You don’t see many tattoos west of Bandon. I hear they are about as rare down there as taking a shower during the week.
Bear in mind no-one will take you seriously if you walk around with ‘I love Ballinascarthy’ written on your arm. And a tattoo can put a fierce strain on your relationship.
My Conor suggested that we get matching tattoos to proclaim our love. He forgot to say it should be our love for each other. So now I have ‘I’ll never forget you Rodrigo, or is it Luis’ written across the back of my neck.
My Conor wouldn’t talk to me for six months. Every cloud, says you.
The new principal in my daughter’s school sent a letter saying we are to use cheap supermarket uniforms to help cut costs for back-to-school spend. I asked her to send out another letter saying if you can’t afford the Douglas lifestyle, there’s always Turners Cross. The daft hippy refused. What can I do about this? — Sophie, I love going for tapas with the girls and roaring my head off about our seven grand holiday.
Remind me to give tapas a miss for a while.
You are not alone on the supermarket uniform dilemma. Half of posh Cork is looking for new ways to use their kids to ram their wealth down other people’s throats.
I hear the most Googled term in Blackrock is ‘Louboutins for kids.’ Followed closely by ‘fee-paying primary schools in Cork’ and ‘Is it true that Tesco is full of Norries?’

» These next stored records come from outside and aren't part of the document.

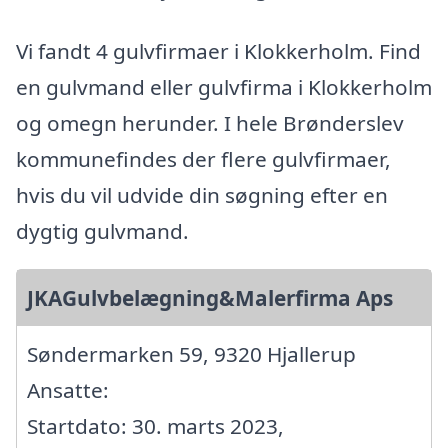
Vi fandt 4 gulvfirmaer i Klokkerholm. Find
en gulvmand eller gulvfirma i Klokkerholm
og omegn herunder. I hele Brønderslev
kommunefindes der flere gulvfirmaer,
hvis du vil udvide din søgning efter en
dygtig gulvmand.
JKAGulvbelægning&Malerfirma Aps
Søndermarken 59, 9320 Hjallerup
Ansatte:
Startdato: 30. marts 2023,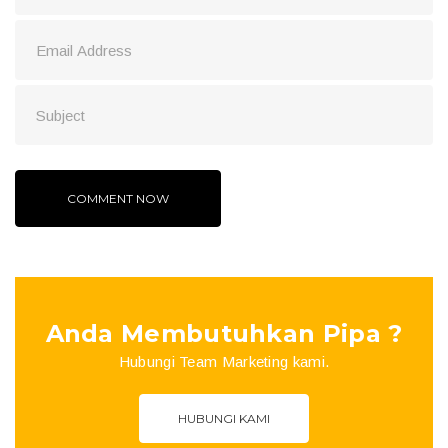
Anda Membutuhkan Pipa ?
Hubungi Team Marketing kami.
HUBUNGI KAMI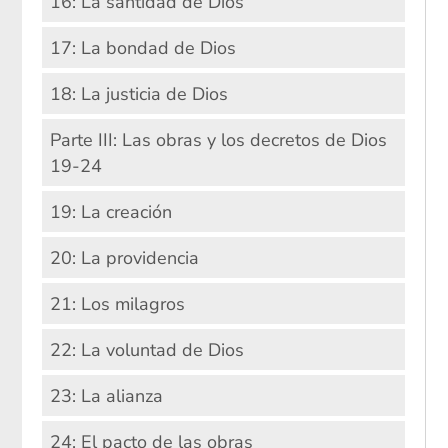
16: La santidad de Dios
17: La bondad de Dios
18: La justicia de Dios
Parte III: Las obras y los decretos de Dios
19-24
19: La creación
20: La providencia
21: Los milagros
22: La voluntad de Dios
23: La alianza
24: El pacto de las obras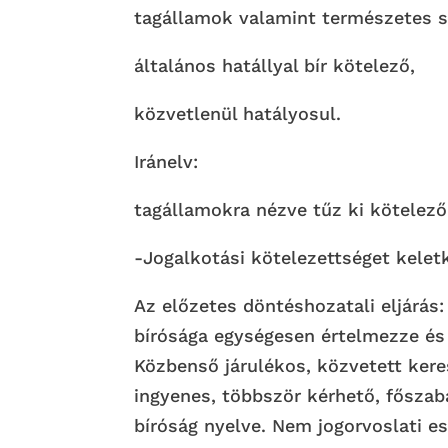
tagállamok valamint természetes s
általános hatállyal bír kötelező,
közvetlenül hatályosul.
Iránelv:
tagállamokra nézve tűz ki kötelez
-Jogalkotási kötelezettséget kelet
Az előzetes döntéshozatali eljárás:
bírósága egységesen értelmezze és
Közbenső járulékos, közvetett kere
ingyenes, többször kérhető, főszab
bíróság nyelve. Nem jogorvoslati e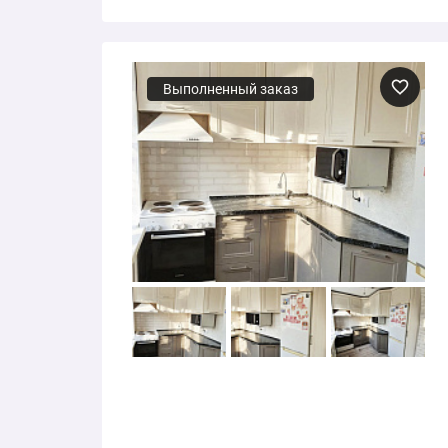
Выполненный заказ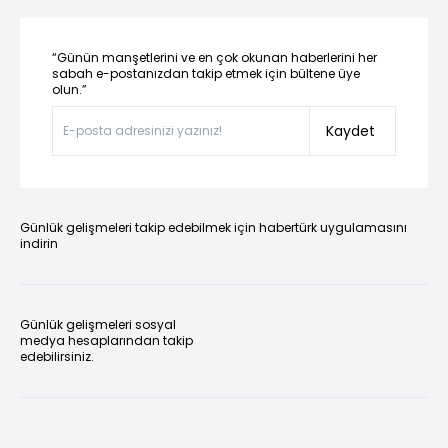
“Günün manşetlerini ve en çok okunan haberlerini her
sabah e-postanızdan takip etmek için bültene üye
olun.”
Kaydet
Günlük gelişmeleri takip edebilmek için habertürk uygulamasını
indirin
Günlük gelişmeleri sosyal
medya hesaplarından takip
edebilirsiniz.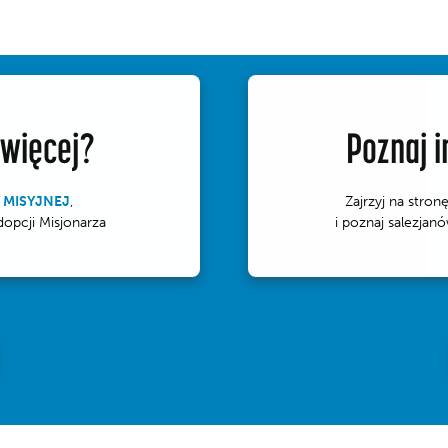
 więcej?
Poznaj i
 MISYJNEJ
,
Zajrzyj na stron
dopcji Misjonarza
i poznaj salezjanó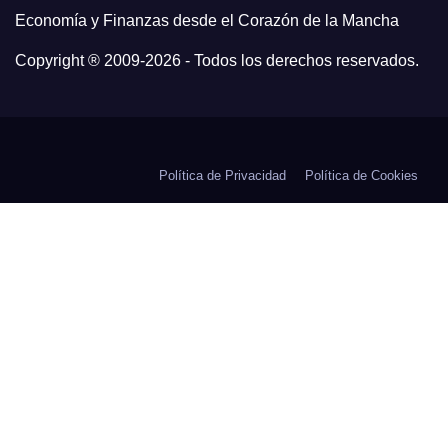
Economía y Finanzas desde el Corazón de la Mancha
Copyright ® 2009-
2026 - Todos los derechos reservados.
Política de Privacidad
Política de Cookies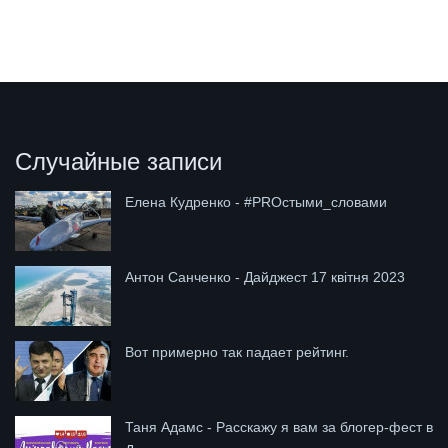
Случайные записи
Елена Кудренко - #PROстыми_словами
Антон Санченко - Дайджест 17 квітня 2023
Вот примерно так падает рейтинг.
Таня Адамс - Расскажу я вам за блогер-фест в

Hello darling. Myself and my lady friends here in Chelsea are rather turned on by your O’Donovan brothers who won silver at the Olympics. We are flying over for a (hopefully) dirty weekend with the local lads in Skibbereen. Have you any tips for us? — Cressida, London, I think Daddy owns Mallow.
He’ll struggle to get rid of it. You’ll struggle with the lingo in West Cork. It’s mainly muttering, whistling and the word ‘Crysht’. I find the best way to prepare for it is to listen to a badly tuned-in Christian radio station.
A couple of phrases should come in handy for your dirty weekend. A collection of local lads is known as ‘the min’. They should be greeted with ‘how are the min?’
And sorry to be the bearer of bad news... For every well-toned rower in Skibbereen, there are ten guys who have a nickname for their beer belly.
Guten tag. I am driving around the Wild Atlantic Way next week. What kind of car do I need to hire for this terrain? — Erik, Berlin, I am one of those Germans who likes everything to be just so.
I didn’t realise there was any other kind of German. Car choice is tricky for the Wild Atlantic Way.
Arrive into parts of West Cork driving anything less than a Mercedes and people will have nothing to say to you. Except maybe, “Any chance you could wash my yacht there, old stock?” My advice is to change down to a smaller car for the next part of the trip. You don’t want to drive around the Ring of Kerry in an expensive car.
It’s not unusual to hear a bar owner in Killorglin whisper “He’s driving a Merc, Eileen, lash one fifty on to the price of a Purple Snack.”
C’mere, what’s the story with the event centre we were promised on South Main Street? That Mayo fella, Enda Kenny, was mad to turn the sod on it before the election. But there has been nothing done since. This is typical of the crowd above in Dublin. What can we do about it? — Dowtcha Donie, I was delighted to see Cork winning a medal in the Olympics.
I hope it gets sorted out soon and they move the gigs from the Marquee into town.
I’m sick of mouth-breathing culchies parking around my place in Ballinlough before the gigs. I had to go out and ask one of them to move the other night because I didn’t want the neighbours to think I know someone from Westmeath.
I can’t repeat here what your one said in reply.
Mainly because she’s from Westmeath and I couldn’t understand a word she was saying.